**SOURCE INFORMATION**.
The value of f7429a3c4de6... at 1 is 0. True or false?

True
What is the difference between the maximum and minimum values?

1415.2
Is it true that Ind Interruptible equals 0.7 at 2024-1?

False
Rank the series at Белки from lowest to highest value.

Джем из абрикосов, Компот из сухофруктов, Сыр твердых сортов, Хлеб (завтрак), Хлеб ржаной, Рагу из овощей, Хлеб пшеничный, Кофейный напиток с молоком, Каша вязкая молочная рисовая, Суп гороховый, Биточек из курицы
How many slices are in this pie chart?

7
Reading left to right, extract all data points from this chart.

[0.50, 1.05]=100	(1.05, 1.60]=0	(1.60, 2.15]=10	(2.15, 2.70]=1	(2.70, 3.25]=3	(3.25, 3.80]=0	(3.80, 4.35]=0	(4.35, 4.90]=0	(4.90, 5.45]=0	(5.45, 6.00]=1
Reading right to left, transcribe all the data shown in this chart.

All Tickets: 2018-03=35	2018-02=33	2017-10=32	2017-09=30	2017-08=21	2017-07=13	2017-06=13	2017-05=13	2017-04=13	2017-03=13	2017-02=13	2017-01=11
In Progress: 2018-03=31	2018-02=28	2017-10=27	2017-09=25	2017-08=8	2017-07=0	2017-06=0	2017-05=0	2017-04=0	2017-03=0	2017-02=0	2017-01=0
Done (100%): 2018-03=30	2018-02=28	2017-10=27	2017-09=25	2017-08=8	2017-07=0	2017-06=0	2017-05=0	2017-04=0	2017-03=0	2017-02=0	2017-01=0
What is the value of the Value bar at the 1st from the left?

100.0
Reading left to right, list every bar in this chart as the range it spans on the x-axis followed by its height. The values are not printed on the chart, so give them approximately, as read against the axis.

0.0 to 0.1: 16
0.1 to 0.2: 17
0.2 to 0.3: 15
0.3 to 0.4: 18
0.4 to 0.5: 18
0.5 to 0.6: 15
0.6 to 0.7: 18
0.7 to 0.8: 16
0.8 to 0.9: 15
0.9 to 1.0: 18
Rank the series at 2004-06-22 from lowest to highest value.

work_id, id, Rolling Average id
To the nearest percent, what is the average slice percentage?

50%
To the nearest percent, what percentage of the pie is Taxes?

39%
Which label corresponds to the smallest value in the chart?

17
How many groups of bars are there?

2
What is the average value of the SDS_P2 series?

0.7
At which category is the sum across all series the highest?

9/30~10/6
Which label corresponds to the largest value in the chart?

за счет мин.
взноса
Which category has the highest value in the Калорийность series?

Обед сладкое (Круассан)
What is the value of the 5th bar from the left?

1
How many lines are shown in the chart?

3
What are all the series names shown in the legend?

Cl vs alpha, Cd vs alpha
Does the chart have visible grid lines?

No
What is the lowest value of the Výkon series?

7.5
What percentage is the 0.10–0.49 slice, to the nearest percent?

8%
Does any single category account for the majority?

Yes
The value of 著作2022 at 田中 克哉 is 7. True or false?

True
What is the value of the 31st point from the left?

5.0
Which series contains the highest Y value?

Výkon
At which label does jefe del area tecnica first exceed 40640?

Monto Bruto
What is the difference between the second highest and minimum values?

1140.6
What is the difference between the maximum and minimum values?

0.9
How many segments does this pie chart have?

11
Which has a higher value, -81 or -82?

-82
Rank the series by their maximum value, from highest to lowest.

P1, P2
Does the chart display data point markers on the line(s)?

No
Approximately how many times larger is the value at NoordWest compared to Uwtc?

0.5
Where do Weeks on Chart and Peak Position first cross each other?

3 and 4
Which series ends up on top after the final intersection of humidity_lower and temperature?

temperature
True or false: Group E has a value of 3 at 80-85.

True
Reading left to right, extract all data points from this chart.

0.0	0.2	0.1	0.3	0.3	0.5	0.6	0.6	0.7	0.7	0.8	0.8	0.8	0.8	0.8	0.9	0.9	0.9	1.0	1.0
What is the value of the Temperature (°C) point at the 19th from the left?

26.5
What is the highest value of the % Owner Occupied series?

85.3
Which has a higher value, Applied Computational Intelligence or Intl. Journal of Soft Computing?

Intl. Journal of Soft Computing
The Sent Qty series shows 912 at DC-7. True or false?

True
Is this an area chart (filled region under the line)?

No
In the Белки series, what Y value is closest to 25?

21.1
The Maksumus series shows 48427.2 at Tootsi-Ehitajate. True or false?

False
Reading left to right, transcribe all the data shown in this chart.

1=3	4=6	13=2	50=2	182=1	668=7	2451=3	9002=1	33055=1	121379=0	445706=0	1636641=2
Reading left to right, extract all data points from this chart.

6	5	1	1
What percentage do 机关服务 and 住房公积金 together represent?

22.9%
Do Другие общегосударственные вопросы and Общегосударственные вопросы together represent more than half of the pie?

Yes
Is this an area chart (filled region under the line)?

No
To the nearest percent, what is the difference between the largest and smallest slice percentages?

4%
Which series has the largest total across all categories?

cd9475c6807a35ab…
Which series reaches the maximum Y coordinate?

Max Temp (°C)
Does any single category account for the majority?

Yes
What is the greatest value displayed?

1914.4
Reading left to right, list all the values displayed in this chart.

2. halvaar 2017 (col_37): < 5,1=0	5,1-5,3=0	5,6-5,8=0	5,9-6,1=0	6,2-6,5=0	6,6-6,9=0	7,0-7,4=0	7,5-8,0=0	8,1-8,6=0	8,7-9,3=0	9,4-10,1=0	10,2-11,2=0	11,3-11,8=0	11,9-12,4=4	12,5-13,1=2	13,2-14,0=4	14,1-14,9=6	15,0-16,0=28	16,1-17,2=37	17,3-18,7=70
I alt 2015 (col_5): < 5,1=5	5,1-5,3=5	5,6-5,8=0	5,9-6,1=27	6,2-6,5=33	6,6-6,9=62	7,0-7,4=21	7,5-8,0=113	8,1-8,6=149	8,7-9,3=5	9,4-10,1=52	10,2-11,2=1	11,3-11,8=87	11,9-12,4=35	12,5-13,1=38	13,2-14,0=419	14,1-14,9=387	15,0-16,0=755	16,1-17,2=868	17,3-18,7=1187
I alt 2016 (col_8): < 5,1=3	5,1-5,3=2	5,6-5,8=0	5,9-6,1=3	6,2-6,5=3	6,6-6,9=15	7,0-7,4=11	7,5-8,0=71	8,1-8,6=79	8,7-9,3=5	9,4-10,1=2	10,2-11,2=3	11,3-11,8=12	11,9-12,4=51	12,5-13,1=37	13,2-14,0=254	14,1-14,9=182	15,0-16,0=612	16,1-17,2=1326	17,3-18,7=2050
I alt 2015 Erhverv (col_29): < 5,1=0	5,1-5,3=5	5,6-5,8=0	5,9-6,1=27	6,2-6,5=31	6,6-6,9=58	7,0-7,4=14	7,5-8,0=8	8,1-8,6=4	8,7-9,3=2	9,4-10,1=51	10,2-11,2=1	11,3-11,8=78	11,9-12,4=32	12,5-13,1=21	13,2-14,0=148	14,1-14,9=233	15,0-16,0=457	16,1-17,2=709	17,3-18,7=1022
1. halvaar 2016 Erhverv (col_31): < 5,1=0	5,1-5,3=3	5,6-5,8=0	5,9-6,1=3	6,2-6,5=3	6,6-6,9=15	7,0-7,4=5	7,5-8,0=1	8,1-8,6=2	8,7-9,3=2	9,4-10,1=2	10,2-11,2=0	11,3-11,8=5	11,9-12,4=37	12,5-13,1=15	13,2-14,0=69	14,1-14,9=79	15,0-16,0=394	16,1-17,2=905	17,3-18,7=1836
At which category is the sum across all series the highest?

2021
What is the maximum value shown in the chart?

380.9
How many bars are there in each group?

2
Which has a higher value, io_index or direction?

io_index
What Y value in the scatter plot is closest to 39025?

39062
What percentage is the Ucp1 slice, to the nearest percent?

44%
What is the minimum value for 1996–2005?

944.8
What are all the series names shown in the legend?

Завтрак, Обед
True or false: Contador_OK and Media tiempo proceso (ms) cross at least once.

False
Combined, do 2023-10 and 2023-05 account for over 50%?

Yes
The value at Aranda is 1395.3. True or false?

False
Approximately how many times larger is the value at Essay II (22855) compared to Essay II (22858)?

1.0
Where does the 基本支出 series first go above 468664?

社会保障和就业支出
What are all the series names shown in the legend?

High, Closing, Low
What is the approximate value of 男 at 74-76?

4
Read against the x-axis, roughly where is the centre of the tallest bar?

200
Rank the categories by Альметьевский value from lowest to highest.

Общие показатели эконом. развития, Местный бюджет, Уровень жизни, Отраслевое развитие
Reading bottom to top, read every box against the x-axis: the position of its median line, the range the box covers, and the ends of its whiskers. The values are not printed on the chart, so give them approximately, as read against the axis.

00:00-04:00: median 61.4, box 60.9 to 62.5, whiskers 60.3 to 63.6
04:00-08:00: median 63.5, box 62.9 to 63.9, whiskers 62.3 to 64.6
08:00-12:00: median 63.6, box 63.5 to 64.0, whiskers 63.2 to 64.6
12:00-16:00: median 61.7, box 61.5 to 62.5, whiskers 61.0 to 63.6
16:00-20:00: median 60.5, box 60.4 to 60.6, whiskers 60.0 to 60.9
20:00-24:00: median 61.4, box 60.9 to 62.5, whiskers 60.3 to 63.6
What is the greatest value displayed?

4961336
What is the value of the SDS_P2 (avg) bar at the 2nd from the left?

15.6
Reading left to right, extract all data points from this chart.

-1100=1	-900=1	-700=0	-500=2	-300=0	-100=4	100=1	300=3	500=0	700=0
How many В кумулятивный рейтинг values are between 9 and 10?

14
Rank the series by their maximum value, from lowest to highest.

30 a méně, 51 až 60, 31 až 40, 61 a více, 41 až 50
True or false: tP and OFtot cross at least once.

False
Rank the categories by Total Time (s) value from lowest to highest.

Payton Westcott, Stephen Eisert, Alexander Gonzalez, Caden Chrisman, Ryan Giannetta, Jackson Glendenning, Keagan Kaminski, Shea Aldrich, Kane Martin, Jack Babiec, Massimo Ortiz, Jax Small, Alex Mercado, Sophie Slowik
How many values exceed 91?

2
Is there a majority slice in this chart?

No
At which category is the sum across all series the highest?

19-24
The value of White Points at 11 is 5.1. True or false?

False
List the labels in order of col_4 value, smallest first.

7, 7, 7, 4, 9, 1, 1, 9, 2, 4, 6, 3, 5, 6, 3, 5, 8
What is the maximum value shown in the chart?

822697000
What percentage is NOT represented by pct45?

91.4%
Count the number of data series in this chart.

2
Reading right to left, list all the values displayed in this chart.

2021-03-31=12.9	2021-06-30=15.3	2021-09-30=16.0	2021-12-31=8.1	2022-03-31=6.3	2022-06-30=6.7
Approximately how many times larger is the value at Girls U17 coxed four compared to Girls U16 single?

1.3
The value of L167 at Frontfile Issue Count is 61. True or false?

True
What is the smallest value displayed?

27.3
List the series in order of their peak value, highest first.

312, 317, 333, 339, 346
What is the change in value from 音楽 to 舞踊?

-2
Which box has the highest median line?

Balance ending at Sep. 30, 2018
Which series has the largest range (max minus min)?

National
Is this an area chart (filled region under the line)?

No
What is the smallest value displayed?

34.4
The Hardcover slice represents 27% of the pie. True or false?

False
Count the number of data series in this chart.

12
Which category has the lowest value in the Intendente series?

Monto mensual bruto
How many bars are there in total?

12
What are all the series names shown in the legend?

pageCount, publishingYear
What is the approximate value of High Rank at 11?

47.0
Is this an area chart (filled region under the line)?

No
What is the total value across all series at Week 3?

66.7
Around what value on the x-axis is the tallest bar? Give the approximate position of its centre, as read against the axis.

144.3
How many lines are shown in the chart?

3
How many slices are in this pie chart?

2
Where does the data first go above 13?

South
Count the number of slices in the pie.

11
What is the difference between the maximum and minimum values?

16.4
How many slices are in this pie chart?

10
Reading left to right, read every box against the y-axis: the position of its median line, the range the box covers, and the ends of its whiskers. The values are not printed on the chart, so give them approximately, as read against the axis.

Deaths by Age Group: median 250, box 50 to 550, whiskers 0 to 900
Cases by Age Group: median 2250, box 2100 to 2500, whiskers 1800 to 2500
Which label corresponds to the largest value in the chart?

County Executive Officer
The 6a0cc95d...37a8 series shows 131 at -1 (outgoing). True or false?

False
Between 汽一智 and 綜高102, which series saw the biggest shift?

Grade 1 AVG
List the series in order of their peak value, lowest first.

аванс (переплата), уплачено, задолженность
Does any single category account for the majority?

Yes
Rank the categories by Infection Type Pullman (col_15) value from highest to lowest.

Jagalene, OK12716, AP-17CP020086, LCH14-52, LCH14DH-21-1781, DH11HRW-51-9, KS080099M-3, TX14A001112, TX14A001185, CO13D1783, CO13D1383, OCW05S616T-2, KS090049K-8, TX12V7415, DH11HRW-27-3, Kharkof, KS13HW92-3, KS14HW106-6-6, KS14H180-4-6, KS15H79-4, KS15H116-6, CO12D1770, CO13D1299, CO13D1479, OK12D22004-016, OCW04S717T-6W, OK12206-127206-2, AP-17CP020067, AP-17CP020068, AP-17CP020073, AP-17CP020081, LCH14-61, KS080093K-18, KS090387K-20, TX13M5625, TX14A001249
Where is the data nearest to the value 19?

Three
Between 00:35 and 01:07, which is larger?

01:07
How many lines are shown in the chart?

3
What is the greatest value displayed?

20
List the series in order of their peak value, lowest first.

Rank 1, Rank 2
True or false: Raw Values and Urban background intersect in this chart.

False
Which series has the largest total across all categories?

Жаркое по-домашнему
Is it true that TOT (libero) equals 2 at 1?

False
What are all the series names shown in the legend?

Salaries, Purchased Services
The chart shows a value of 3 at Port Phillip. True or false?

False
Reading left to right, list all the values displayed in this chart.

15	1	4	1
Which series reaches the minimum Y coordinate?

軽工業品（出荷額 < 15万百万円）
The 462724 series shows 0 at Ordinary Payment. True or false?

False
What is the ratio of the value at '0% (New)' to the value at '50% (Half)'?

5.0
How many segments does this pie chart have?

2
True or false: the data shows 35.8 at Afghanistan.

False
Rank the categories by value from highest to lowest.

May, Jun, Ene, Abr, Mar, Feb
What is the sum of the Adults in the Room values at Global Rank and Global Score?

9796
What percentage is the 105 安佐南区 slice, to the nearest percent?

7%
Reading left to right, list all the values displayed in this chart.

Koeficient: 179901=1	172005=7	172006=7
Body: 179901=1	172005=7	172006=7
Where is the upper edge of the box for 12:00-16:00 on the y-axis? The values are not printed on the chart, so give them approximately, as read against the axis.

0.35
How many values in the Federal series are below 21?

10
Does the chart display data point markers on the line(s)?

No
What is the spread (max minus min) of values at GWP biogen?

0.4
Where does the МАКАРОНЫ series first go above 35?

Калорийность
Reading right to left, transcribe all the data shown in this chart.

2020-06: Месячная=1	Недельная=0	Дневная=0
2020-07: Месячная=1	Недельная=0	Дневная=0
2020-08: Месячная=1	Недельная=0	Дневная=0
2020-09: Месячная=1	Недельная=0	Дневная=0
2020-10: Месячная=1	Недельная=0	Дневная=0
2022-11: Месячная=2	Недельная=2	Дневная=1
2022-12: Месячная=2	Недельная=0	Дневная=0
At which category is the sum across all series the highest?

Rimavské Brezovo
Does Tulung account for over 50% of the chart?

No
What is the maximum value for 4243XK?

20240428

**ACTIVITY**.
Report every line in the rows above that contains the word "minus", copying each one in full.

**OUTPUT BELOW**.
Which series has the largest range (max minus min)?
What is the spread (max minus min) of values at GWP biogen?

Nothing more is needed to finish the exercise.